Quant à sa carrière en tant que musicienne classique, Moorman sera largement ostracisée du monde musical. Pour raison de sa participation aux œuvres controversées de Paik, elle sera renvoyée de l’American Symphony Orchestre et même radiée de la liste des musiciens classiques approuvés par la commission de l’éducation pour les écoles de New York.
Une violoncelliste au service de l’art
A la fois violoncelliste et performeuse artistique, Charlotte Moorman incarnera à travers son art le rapport physique entre le corps et l’instrument. Chacune des œuvres que présente Moorman met à l’épreuve tant son corps que son instrument, comme lorsqu’elle est submergée avec son violoncelle pour The Intravenous Feeding of Charlotte Moorman de Jim McWilliams (1972), ou lorsqu’elle joue nue pendant une heure avec un violoncelle taillé dans un bloc de glace pour Ice Cello (1976). Elle sera également suspendue avec son violoncelle dans le ciel par des ballons devant l’opéra de Sydney pour Sky Kiss (1976) et entièrement recouverte de chocolat pour The Chocolate Cello, également de Jim McWilliams
Preuve de la nature inséparable de l’interprète, l’instrument et l’œuvre elle-même, Charlotte Moorman, alors souffrante, joue en 1988 un violoncelle construit avec ses syringes de morphine pour l’œuvre Syringe Cello. « [L’œuvre] est un tiers, j'en suis un tiers et mon violoncelle est un tiers. Quand nous sommes tous ensemble, l’œuvre est complète », explique-t-elle lors d’une interview en 1969 à l’occasion de sa participation à l’œuvre de Nam June Paik TV Bra for Living Sculpture.

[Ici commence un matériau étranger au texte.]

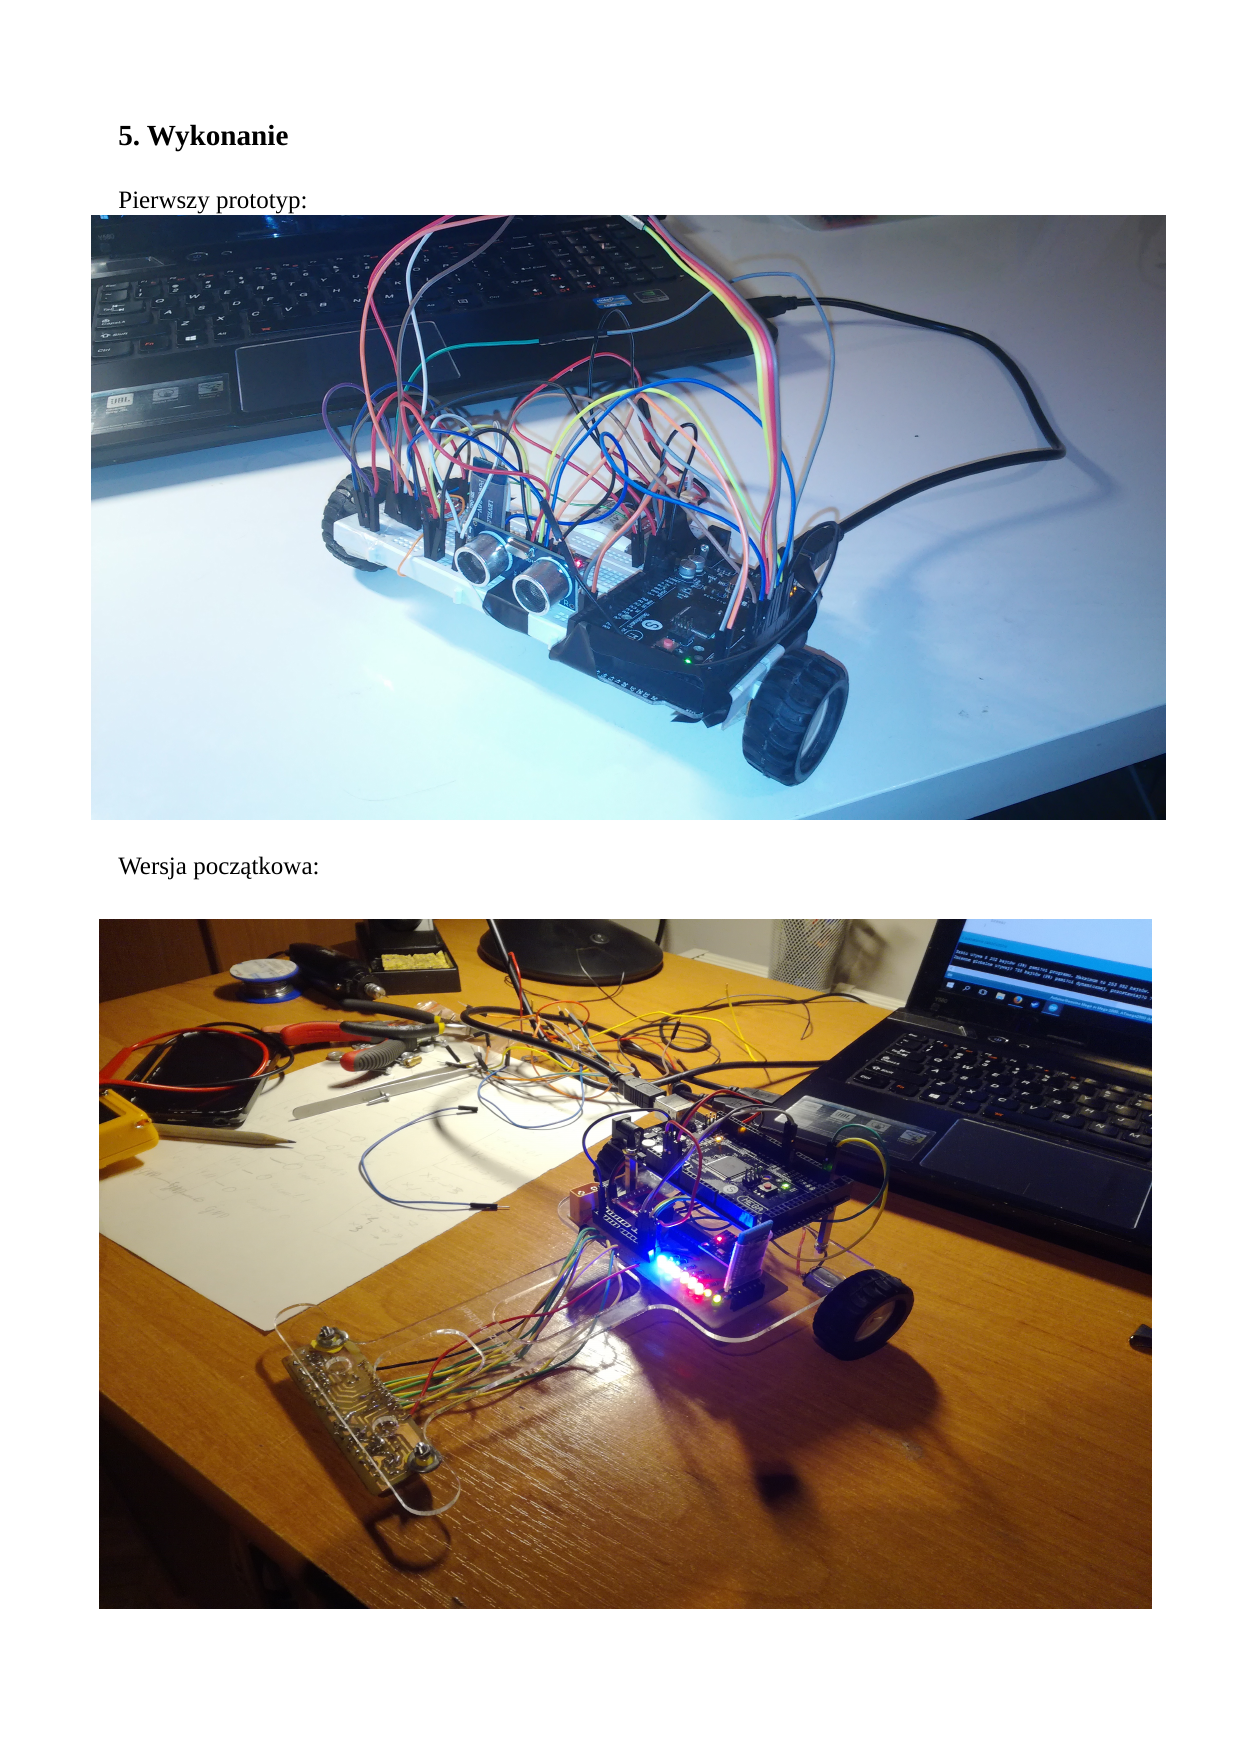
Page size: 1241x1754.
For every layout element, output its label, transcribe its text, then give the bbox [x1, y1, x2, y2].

text Wersja początkowa: [118, 851, 1122, 880]
text 5. Wykonanie [118, 118, 1122, 152]
picture [91, 215, 1166, 820]
text Pierwszy prototyp: [118, 185, 1122, 214]
picture [99, 919, 1152, 1609]
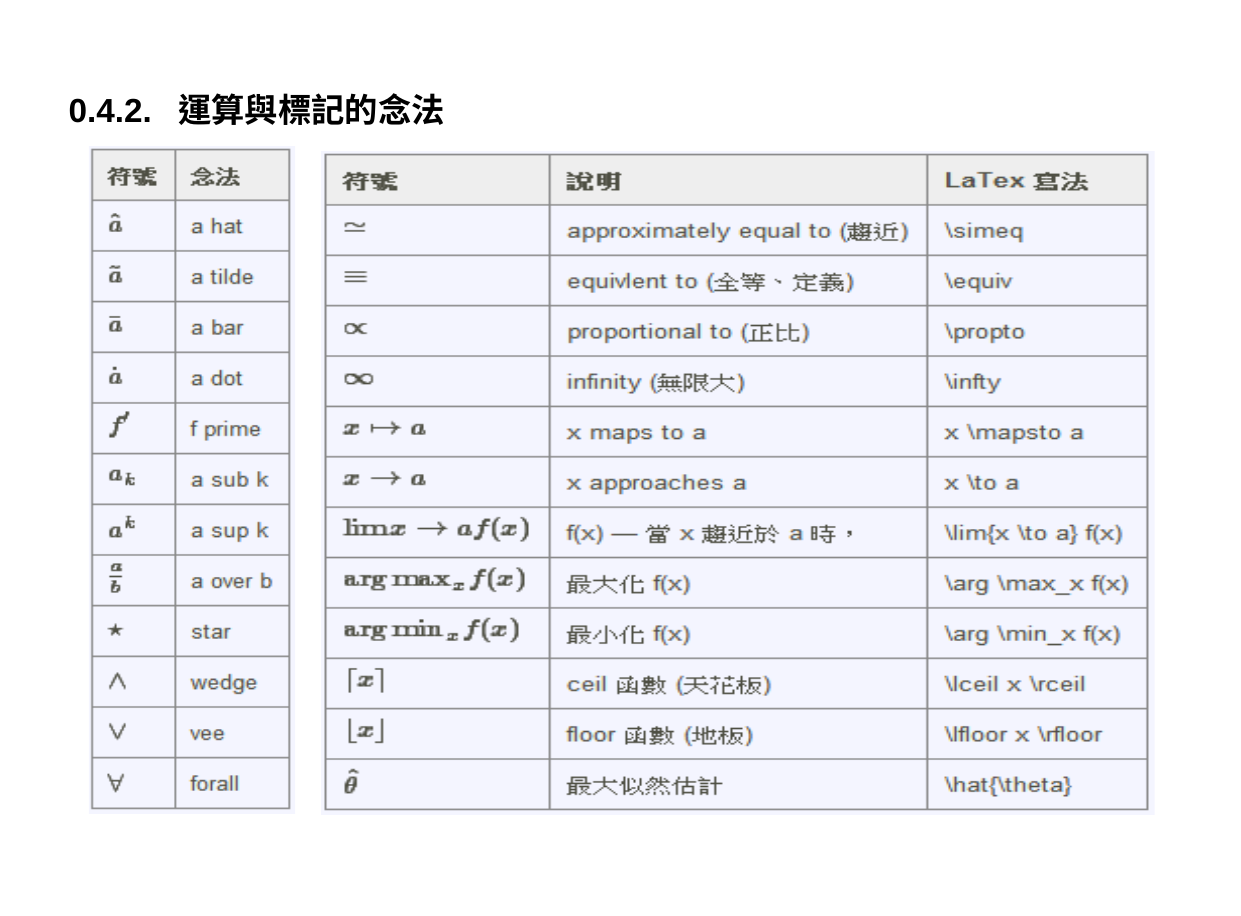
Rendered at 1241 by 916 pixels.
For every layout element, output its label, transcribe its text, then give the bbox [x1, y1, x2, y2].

picture [321, 151, 1155, 815]
picture [88, 146, 296, 814]
subtitle 運算與標記的念法 [59, 84, 1181, 132]
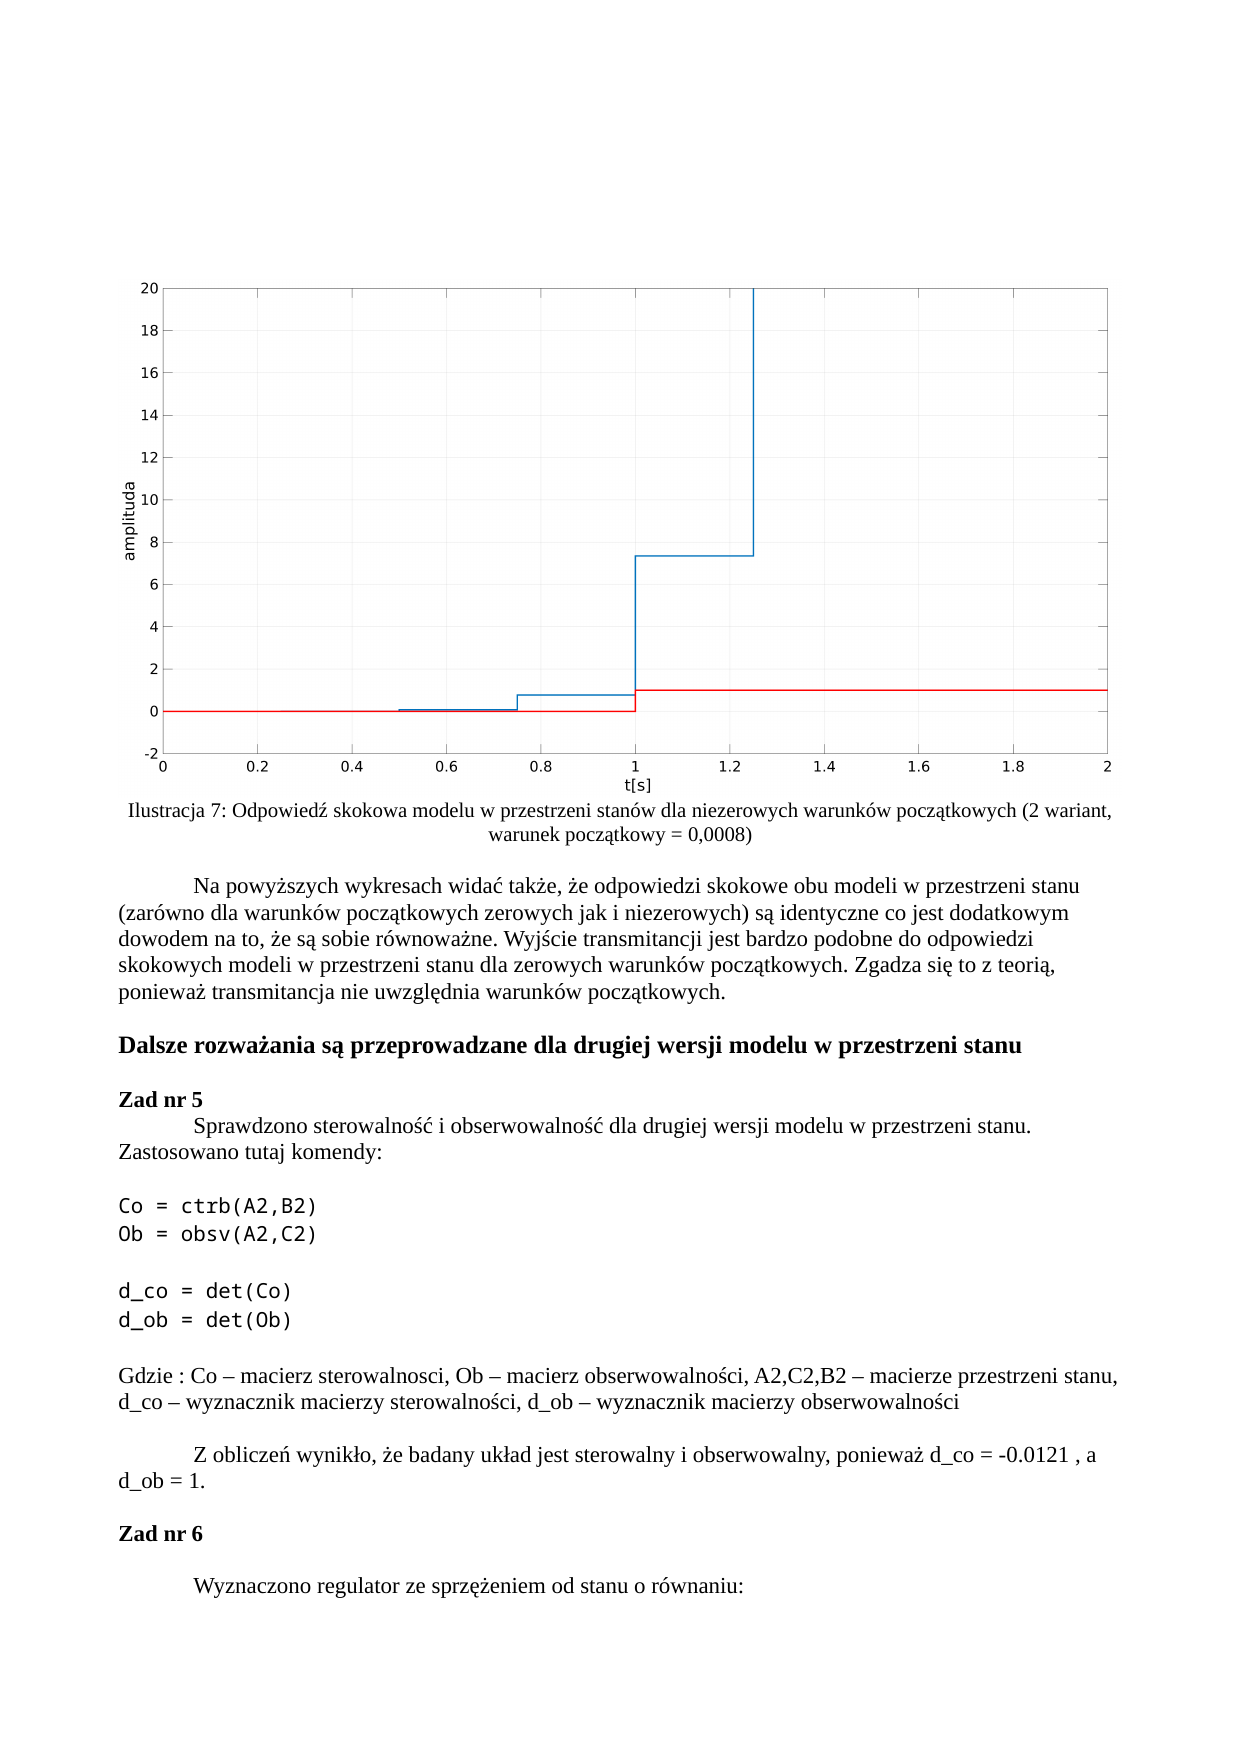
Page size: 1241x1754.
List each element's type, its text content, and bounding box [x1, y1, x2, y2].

La mort de l’artiste ou l’art de la mort
Stigmatisée pour avoir dévoilé son torse nu, Charlotte Moorman souffrira également de manière intime et privée. Atteinte d’un cancer du sein dès la fin des années 1970, elle poursuit néanmoins sa carrière et l’organisation de ses projets artistiques tout au long des années 1980 malgré les nombreuses contraintes physiques et mentales de sa maladie.
Elle choisit même parfois de retarder des biopsies car cela interromprait ses projets artistiques. Elle finira par refuser les traitements proposés, préférant intégrer sa lente mort à l’œuvre générale de sa carrière et de sa vie. Le 8 novembre 1991, la Jeanne d’Arc de la musique contemporaine tire sa révérence à New York à l'âge de 57 ans. Si sa mort suscite l’indifférence générale du public, auquel on annonce dans la presse la mort anecdotique de la « violoncelliste aux seins nus », Charlotte Moorman sera applaudie par ses collaborateurs fidèles et bon nombre des plus grands noms de l’art contemporain de l’époque.